10) Condensed Archive Summary

The Diagnostics Cross-Walk organizes the UTS diagnostic registry into practical families: signal/feedback/audit diagnostics; memory/classification/binding diagnostics; boundary/coupling diagnostics; recovery/stress/crisis diagnostics; legitimacy/symmetry/accountability diagnostics; and mission/proxy/narrative lock diagnostics. Its purpose is to prevent diagnostic confusion, show which diagnostics should be checked together, and clarify which diagnostics support gates such as High Risk Gate, FI-Gate, MS-Gate, Au-Actuation, and Compatibility Review.
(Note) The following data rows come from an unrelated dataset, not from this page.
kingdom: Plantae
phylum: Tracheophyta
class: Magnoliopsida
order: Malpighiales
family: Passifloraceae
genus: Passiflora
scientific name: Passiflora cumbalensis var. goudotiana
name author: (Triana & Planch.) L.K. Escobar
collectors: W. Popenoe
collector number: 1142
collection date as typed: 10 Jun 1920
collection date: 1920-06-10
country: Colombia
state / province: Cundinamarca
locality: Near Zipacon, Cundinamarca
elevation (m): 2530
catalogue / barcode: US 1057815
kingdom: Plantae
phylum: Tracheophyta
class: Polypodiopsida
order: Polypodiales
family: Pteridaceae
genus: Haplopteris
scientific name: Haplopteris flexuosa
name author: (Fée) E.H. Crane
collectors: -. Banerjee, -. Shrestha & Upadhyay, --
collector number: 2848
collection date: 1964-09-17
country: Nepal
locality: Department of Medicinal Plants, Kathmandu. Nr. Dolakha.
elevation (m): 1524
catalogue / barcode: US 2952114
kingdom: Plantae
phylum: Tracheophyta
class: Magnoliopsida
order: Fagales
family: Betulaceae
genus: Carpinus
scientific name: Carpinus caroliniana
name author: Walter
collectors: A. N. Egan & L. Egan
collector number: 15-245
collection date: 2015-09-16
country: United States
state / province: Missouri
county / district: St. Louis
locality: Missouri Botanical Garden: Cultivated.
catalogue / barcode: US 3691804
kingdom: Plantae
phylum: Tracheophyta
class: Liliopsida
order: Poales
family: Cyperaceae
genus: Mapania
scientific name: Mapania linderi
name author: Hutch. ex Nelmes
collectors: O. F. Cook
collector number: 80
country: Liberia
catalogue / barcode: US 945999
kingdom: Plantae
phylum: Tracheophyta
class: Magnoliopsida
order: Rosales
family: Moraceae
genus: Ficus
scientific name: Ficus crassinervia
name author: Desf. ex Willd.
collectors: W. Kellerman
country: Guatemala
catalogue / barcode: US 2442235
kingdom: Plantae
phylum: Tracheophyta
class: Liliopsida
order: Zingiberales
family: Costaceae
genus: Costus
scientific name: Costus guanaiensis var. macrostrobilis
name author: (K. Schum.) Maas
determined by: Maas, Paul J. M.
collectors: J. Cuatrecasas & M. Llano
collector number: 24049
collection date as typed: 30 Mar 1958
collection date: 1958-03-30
The core rule is that no diagnostic should be read alone when consequence is high: high-risk binding requires memory, evidence, review, appeal, and reversibility checks; repair claims require affected-node, recurrence, acknowledgment, and pseudo-damping checks; coupling requires boundary, dependency, exit, truth, repair-burden, and K_real checks; scaling requires stress, recovery, coordination, attention, review, adaptive bandwidth, and Goodhart checks. The cross-walk functions as the navigation layer that turns the diagnostics registry from a list into an operational system.